Ma un giorno accade qualcosa. Uno dei ragazzi di colore cui ha prestato soldi non può pagare, così Trout si reca a casa sua per riscuotere e commette qualcosa per cui l'intera città inizierà a temerlo, riconoscendolo per il mostro che avevano sempre sospettato che fosse. Da qui in poi la sua anima precipita all'inferno e la sua mente cessa di essere lucida, e Paris Trout inizia la sua guerra personale contro i tribunali, contro la moglie, contro l'intera nazione degli Stati Uniti. Nessuno riuscirà a farlo ragionare, e chi si metterà sulla sua strada avrà l'occasione, guardando nei suoi occhi, di assaporare il più oscuro e raccapricciante segreto che attanaglia alcuni esseri umani. Finirà male per Cotton Point, malissimo. Paris Trout lascerà nella cittadina un segno indelebile, rovinando, come un morbo che contagia tutti gli organismi che incontra, le vite di coloro che avranno la sfortuna di gravitare nella sua orbita. 

Fenomenale romanzo che sbugiarda il Sogno Americano e indaga le radici del razzismo insito nell'animo di una popolazione che, a livello inconscio, non ha forse mai fatto i conti con se stessa e con le sue origini. "Il cuore Nero di Paris Trout" raggiunge cime di tensione drammatica e di profondità contenutistica raramente riscontrate altrove, arrischiandosi a indagare i territori insondabili della pazzia e dell'ossessione tramite la vita di Paris Trout, un uomo che vive come se fosse il solo essere umano in un mondo popolato di formiche. Paranoico, avaro, pieno di pistole e fucili con cui difende il suo patrimonio, diffidente nei confronti del fisco e del governo, razzista ma disposto a fare affari con tutti, Paris Trout è l'icona di un tipo d'americano duro a morire, l'uomo che si è fatto da solo e che non accetta che nessuno, né la legge né il prossimo, gli mettano i bastoni tra le ruote. 

Paris Trout non ama sua moglie e non ha amici, ha dei principi che sono chiari solo a lui e non capisce come gira il mondo. Ha anche una determinazione incrollabile, e non esita a infrangere la legge per salvarsi dalla galera quando le cose per lui si mettono male. Ma quello che succede all'inizio della storia, anche se non lo ammetterà mai, lo segnerà in maniera indelebile.

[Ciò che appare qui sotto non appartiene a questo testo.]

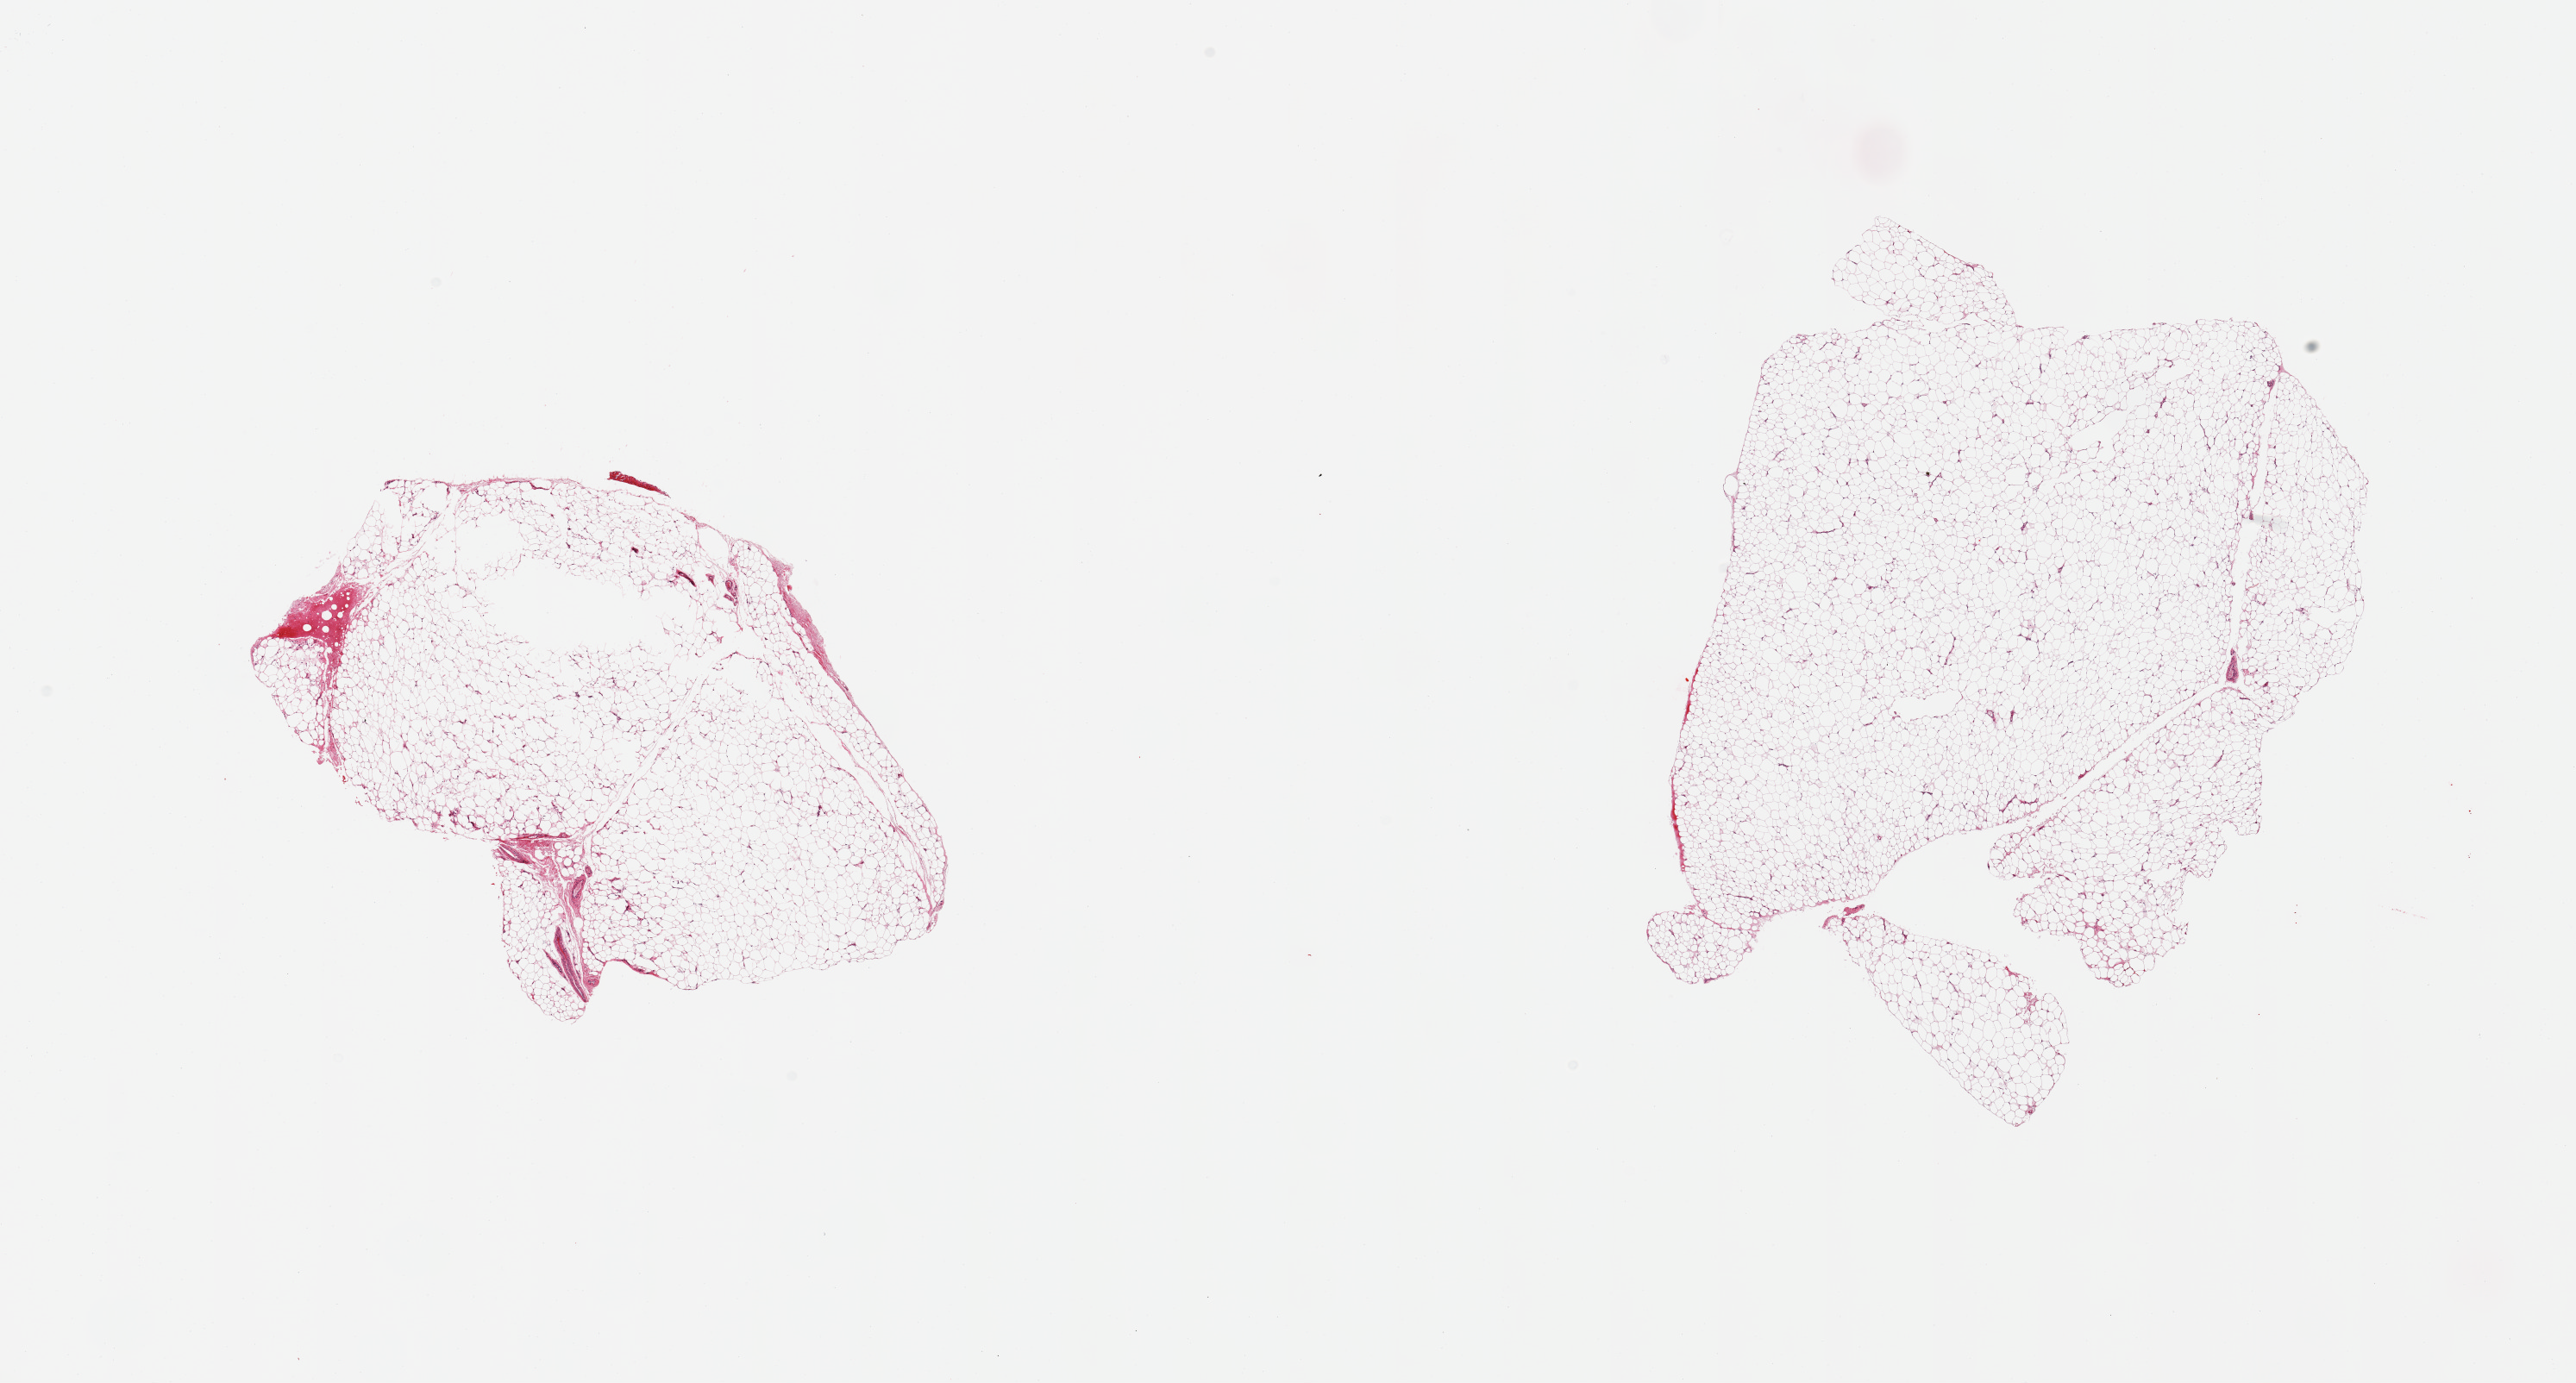
Whole-slide image, hematoxylin and eosin (H&E) stain, brightfield — whole scanned area (about 23.6 x 12.7 mm, slide scanned at 20x) shown as a low-resolution overview, PAXgene-fixed, paraffin-embedded tissue, sampled site (target tissue): adipose tissue, tissue donor sample. Donor: male.
Reviewer comment on this tissue sample: 2 pieces; low stromal content.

Impazzisce pian piano, Trout, come il Mazzarò verghiano di "La roba". "La roba", "la roba", sempre "la roba". Proprio come Mazzarò, Paris Trout accumula beni e ricchezze senza uno scopo preciso, per il solo gusto di possedere, perché altro non sa fare. Ma "la roba", come ci ha già mostrato Verga, non "se ne viene con te" quando muori. "La roba" è solo roba. Anche se per essa uomini come Paris Trout sono disposti a uccidere. 

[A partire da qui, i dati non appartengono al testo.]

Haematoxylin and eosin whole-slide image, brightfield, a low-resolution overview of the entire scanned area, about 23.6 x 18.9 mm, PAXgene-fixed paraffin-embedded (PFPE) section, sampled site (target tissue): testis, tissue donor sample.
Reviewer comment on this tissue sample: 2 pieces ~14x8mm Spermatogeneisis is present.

Paris Trout non lascia nessuno di quelli che incontra indenne. Distrugge vite e ne contamina altre, ossessiona come un incubo la mente di sua moglie Hanna, degli avvocati Seagraves e Bonner, dello sceriffo della città. Paris Trout è lo specchio che mostra ciò che non vuoi vedere, quegli aspetti di te che ti sei sempre sforzato di nascondere e che detesti, che ti sei illuso non esistessero. Alla fine andrà via, non senza rumore e non prima che il sangue sia stato sparso, ma lascerà una cicatrice profonda su Cotton Point. E forse, per sempre, ci si chiederà se in fondo non siamo tutti un po' come lui, come dichiarato sul Washington Post in proposito di questo romanzo il cui successo sta "nel ricordare a tutti noi - con assoluta lucidità e pungente franchezza - fino a che punto siamo capaci di negare il razzismo che portiamo nell'anima per convincerci che siamo innocenti".

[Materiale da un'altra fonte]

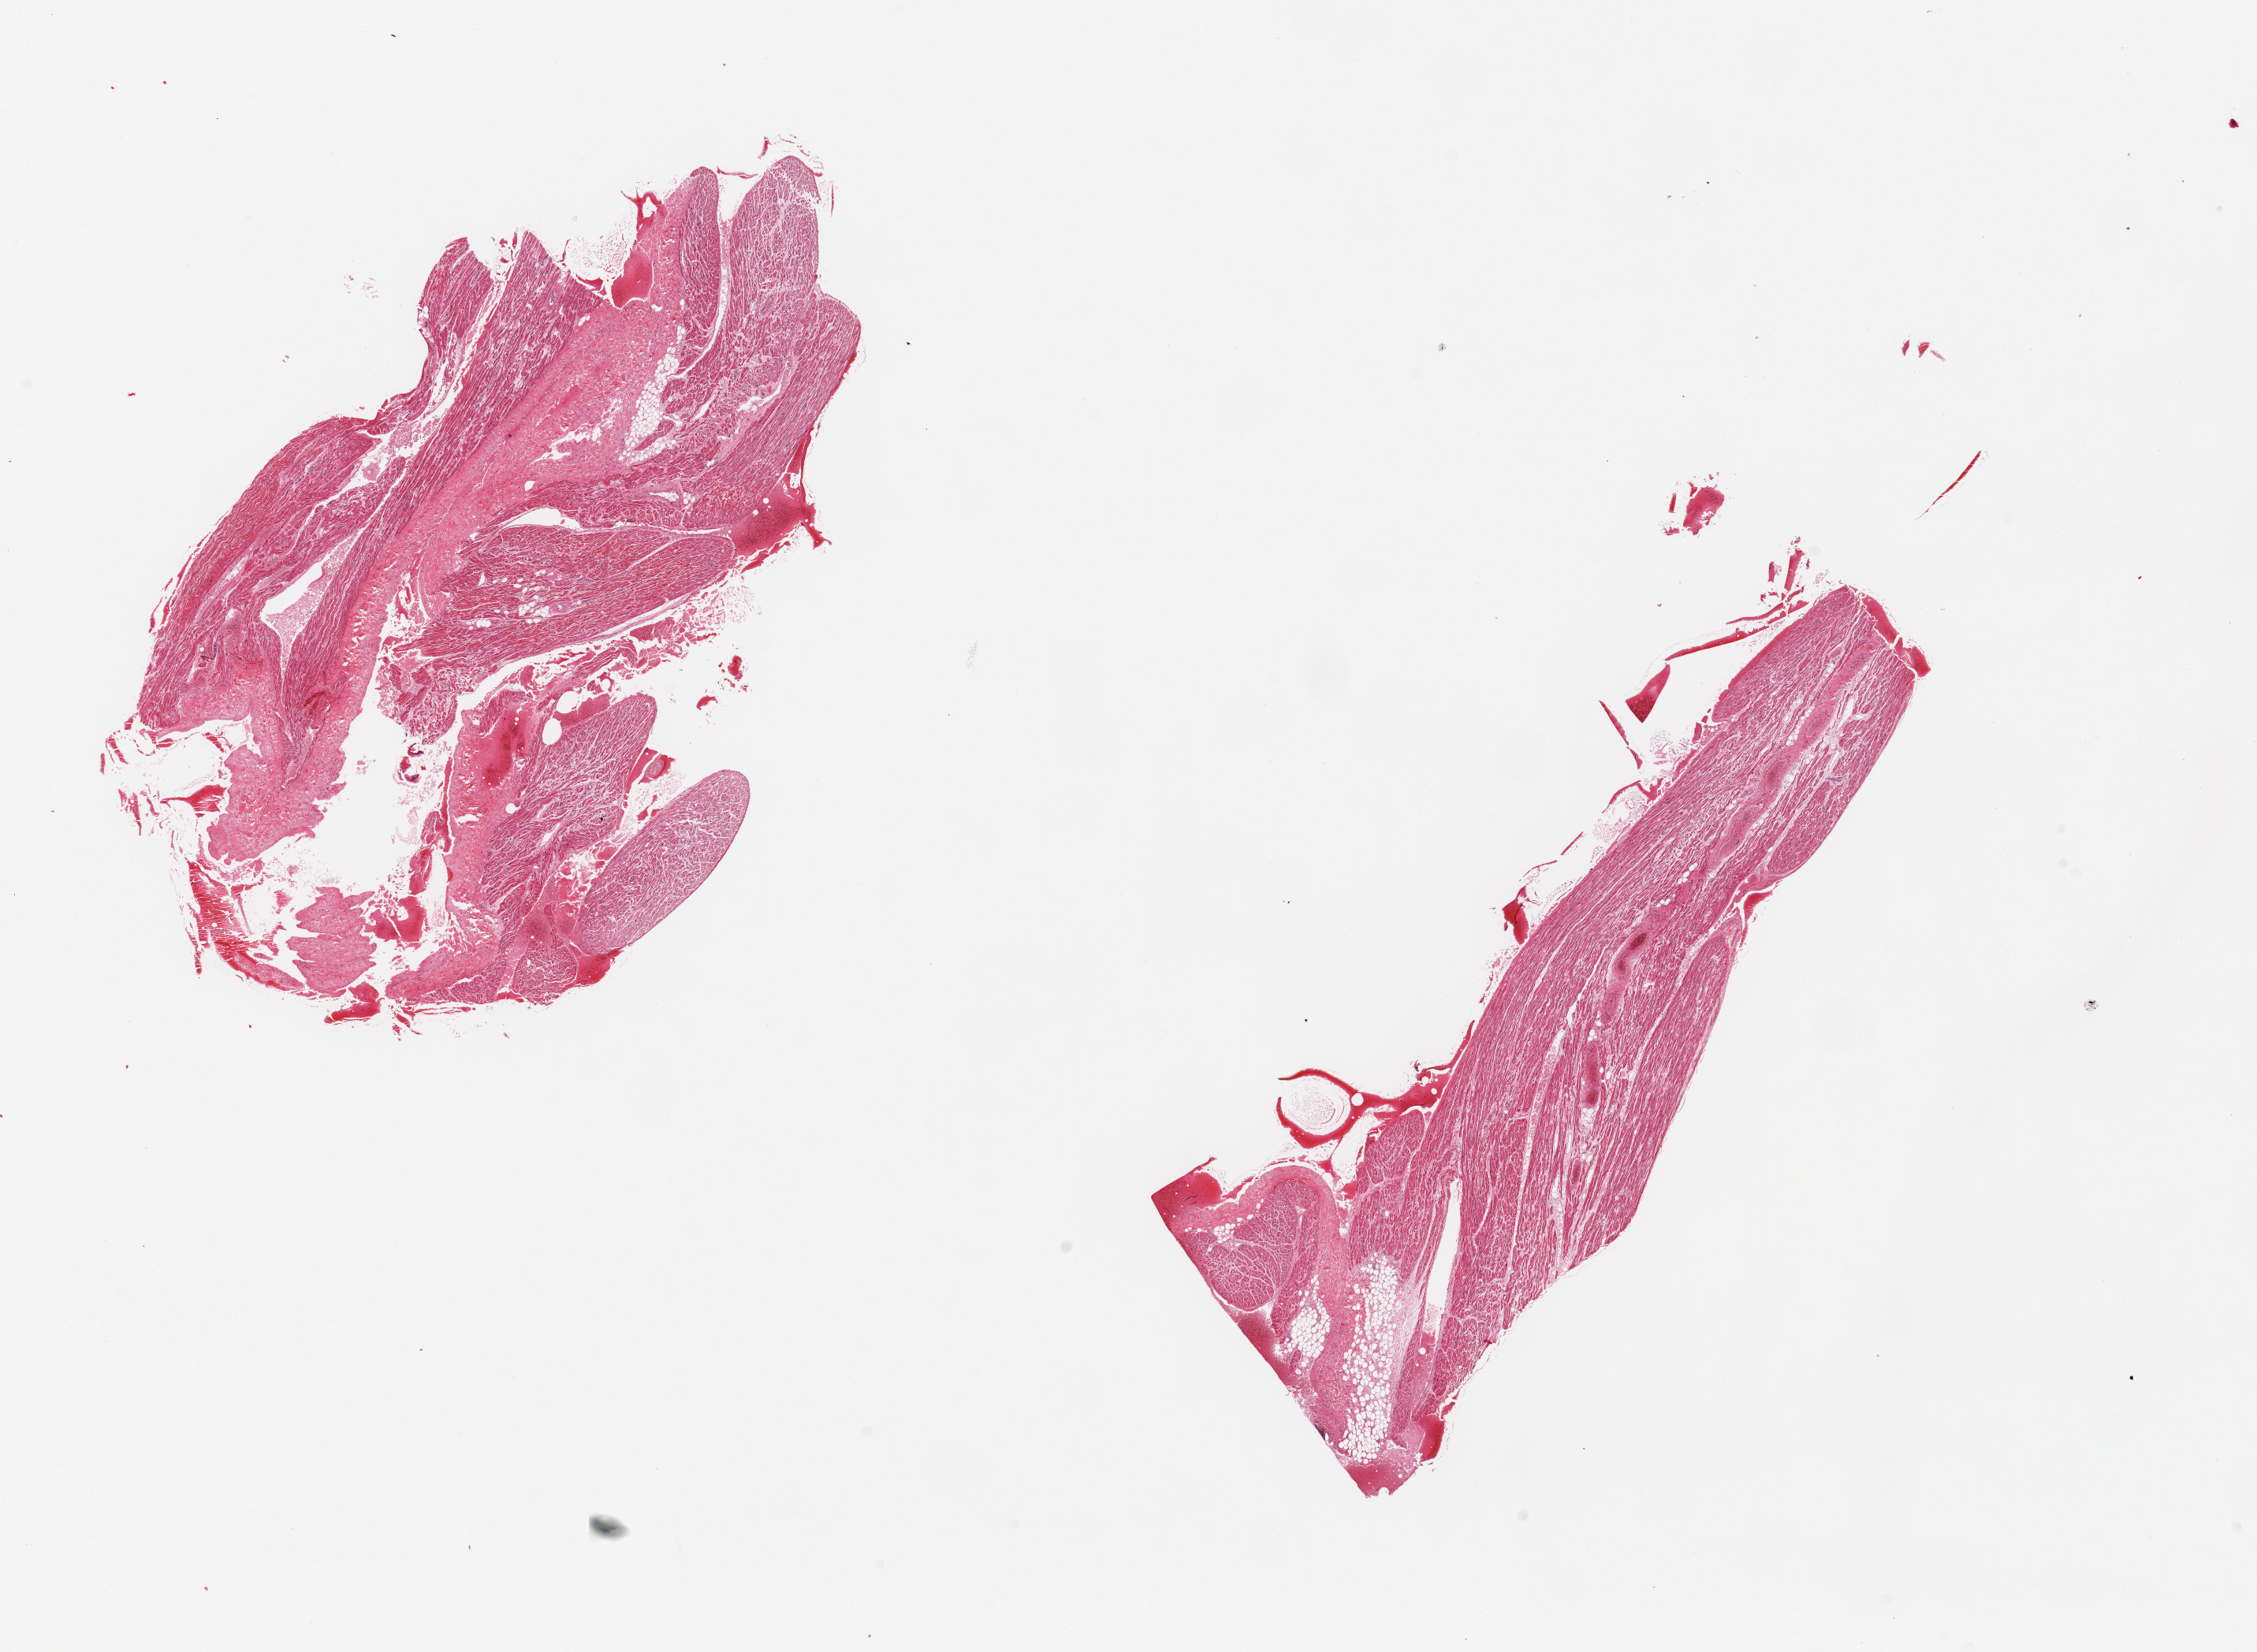
Whole-slide image, H&E stain, shown as a low-resolution overview of the whole scanned area (about 22.6 x 16.6 mm); PAXgene-fixed paraffin-embedded (PFPE) section; section of auricular appendage (target tissue); donor tissue sample. Donor: male.
Review note (as recorded): 2 pieces; 20 & 5% fat and fibrous tissue.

Stile duro e senza fronzoli, ritmo serrato, approfondimenti psicologici e sociali sempre a fuoco, questo romanzo proietta Dexter nell'olimpo dei grandi scrittori americani contemporanei. Il libro è stato premiato con il National Book Award ed è ritenuto al momento il capolavoro di Dexter, ed è una lettura assolutamente consigliata per chi vuole indagare sulle zone d'ombra non solo della cultura americana, ma dell'animo umano in generale, su quelle aberrazioni dell'esistenza e della coscienza che generano mostri che a prima vista sembrano cittadini rispettabili, e che per questo fanno più paura di licantropi, zombie e vampiri.